■ Work required ■
Copy all lines in the data that contain the string "shoulder".

■ Supplied information ■
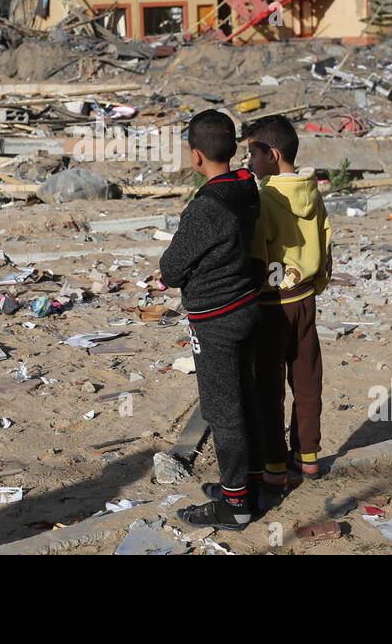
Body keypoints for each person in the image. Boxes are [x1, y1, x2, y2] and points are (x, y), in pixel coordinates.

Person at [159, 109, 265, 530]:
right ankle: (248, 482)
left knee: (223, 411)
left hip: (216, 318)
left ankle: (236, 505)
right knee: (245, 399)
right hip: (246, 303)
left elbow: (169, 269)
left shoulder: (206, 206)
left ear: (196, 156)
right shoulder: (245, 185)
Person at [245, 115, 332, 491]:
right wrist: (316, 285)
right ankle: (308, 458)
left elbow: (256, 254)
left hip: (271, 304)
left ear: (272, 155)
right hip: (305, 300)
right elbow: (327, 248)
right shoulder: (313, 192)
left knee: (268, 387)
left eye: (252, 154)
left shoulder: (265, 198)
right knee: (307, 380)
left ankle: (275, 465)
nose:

---

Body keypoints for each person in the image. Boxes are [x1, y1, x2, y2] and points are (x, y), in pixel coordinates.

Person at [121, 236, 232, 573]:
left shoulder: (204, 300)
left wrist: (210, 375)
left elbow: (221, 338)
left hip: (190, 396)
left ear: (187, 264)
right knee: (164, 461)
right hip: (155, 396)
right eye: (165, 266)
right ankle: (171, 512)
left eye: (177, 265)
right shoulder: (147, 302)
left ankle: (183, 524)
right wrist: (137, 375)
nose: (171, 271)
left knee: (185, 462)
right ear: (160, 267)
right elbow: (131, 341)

■ Worked solution ■
left shoulder: (206, 206)
right shoulder: (245, 185)
right shoulder: (313, 192)
left shoulder: (265, 198)
left shoulder: (204, 300)
right shoulder: (147, 302)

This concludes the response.